What are the message delivery guarantees of Elixir when sending messages between two distributed Processes? I couldn’t find a clear answer but I think it is at-most-once, is this correct?

1 Like

Exactly once assuming that receiver is alive when message arrives to the remote node.

1 Like

Here’s a very relevant article.

Applicable section:

Sending messages to processes on other Erlang nodes works in the same way, albeit there’s now a risk of messages being lost in transit. Messages are guaranteed to be delivered as long as the distribution link between the nodes is active, but it gets tricky when the link goes down.

1 Like

I read that article before, but it remains a bit vague by saying “it gets tricky when the link goes down”. To me this sounds like it is possible that messages get lost when there is a disruption of the distribution link. Is that correct?

1 Like

Can the message get lost in transit? For example, being sent from one node but never arriving at the other node due to something going wrong in between.

1 Like

Regular TCP rules apply there. So if the message is lost it will be retried as per standard TCP rules.

3 Likes

It’s worth noting that send doesn’t make any guarantees that the pid you are sending a message to is alive. If you want acknowledgements you’ll need to wait to get an ack message back. The mechanics that @hauleth highlights are still relevant as far as the mechanics of distributed messaging, but even in a non distributed context just that send returned doesn’t mean that anybody handled your message.

3 Likes

Considering disconnection and messages being lost:

As you may have already found out, runtime does not return any information to the sender about whether message was sent or not.

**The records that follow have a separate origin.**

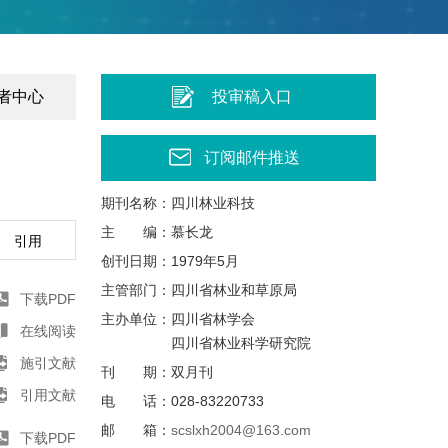
者中心
投审稿入口
订阅邮件推送
期刊名称：
四川林业科技
主
编：
慕长龙
引用
创刊日期：
1979年5月
主管部门：
四川省林业和草原局
下载PDF
主办单位：
四川省林学会
在线阅读
四川省林业科学研究院
施引文献
刊
期：
双月刊
引用文献
电
话：
028-83220733
邮
箱：
scslxh2004@163.com
下载PDF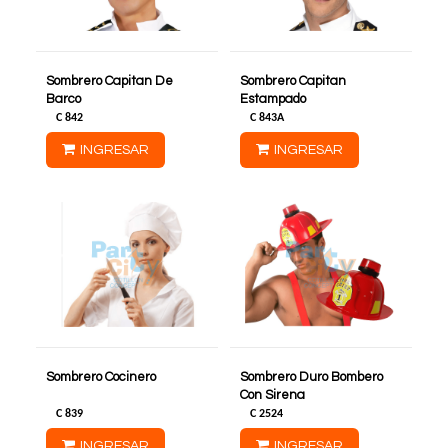
Sombrero Capitan De
Sombrero Capitan
Barco
Estampado
C
842
C
843A
INGRESAR
INGRESAR
Sombrero Cocinero
Sombrero Duro Bombero
Con Sirena
C
839
C
2524
INGRESAR
INGRESAR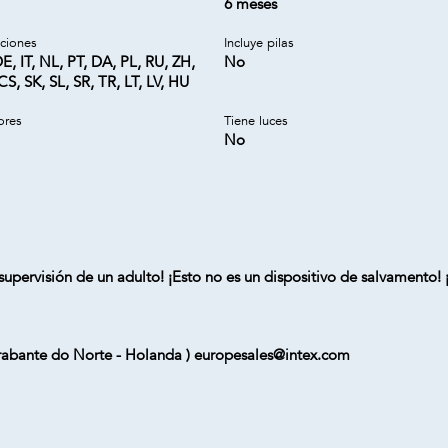
6 meses
cciones
Incluye pilas
E, IT, NL, PT, DA, PL, RU, ZH,
No
S, SK, SL, SR, TR, LT, LV, HU
ores
Tiene luces
No
upervisión de un adulto! ¡Esto no es un dispositivo de salvamento! ¡
 Brabante do Norte - Holanda ) europesales@intex.com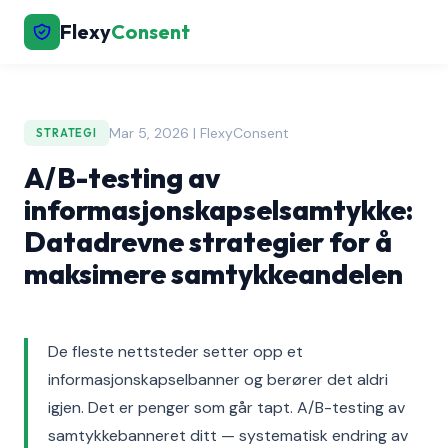
Flexy
Consent
Mar 5, 2026 | FlexyConsent
STRATEGI
A/B-testing av
informasjonskapselsamtykke:
Datadrevne strategier for å
maksimere samtykkeandelen
De fleste nettsteder setter opp et
informasjonskapselbanner og berører det aldri
igjen. Det er penger som går tapt. A/B-testing av
samtykkebanneret ditt — systematisk endring av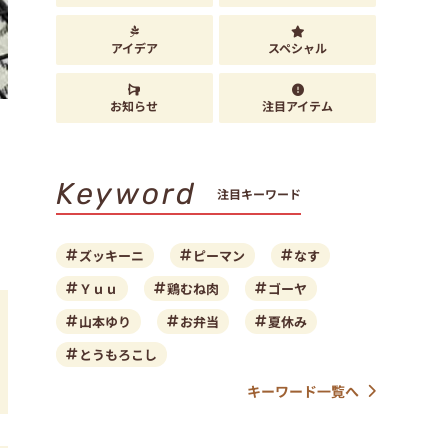
アイデア
スペシャル
お知らせ
注目アイテム
Keyword
注目キーワード
ズッキーニ
ピーマン
なす
Ｙｕｕ
鶏むね肉
ゴーヤ
山本ゆり
お弁当
夏休み
とうもろこし
キーワード一覧へ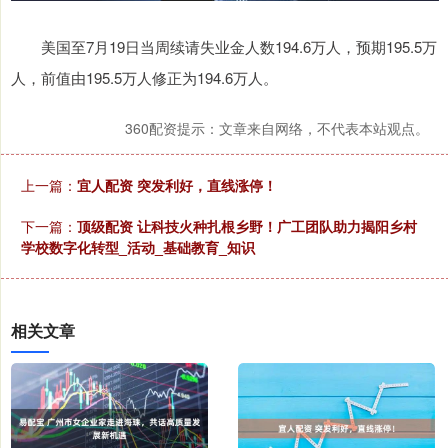
美国至7月19日当周续请失业金人数194.6万人，预期195.5万
人，前值由195.5万人修正为194.6万人。
360配资提示：文章来自网络，不代表本站观点。
上一篇：
宜人配资 突发利好，直线涨停！
下一篇：
顶级配资 让科技火种扎根乡野！广工团队助力揭阳乡村
学校数字化转型_活动_基础教育_知识
相关文章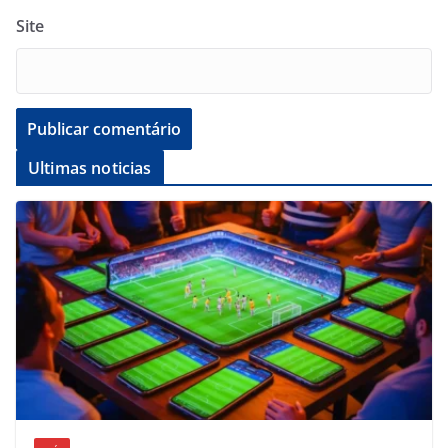
Site
Ultimas noticias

You don’t need distribution to see how it works

iex> pid = spawn fn -> raise "I am so dead" end
iex> # Wait for exception 
iex> send(pid, :anything)
:anything

So, like in any distributed system, sender must make sure that a message was received by awaiting on a response like:

iex> pid  = spawn fn -> receive do: ({x, caller} -> send(caller, :received)) end
iex> send(pid, {:something, self()})
iex> receive do
...>   :received -> :ok
...>   after 5_000 -> {:error, :no_response}
...> end

And this rule applies to literally any distributed system (even to parallel programs on a single machine). For further explanations on how this works check out GenServer.call documentation and gen_server:call implementation


Considering other guarantees

  1. send either sends one message, either sends nothing. There is no automatic retry and there is no check if the sender is even alive. However, it is guaranteed that one send will never result in two or more messages in message queue of the receiver

  2. send(:x) ; send(:y) if both messages are successfully sent, the :x will be the first in message queue of the receiver and the :y will be the second in queue

4 Likes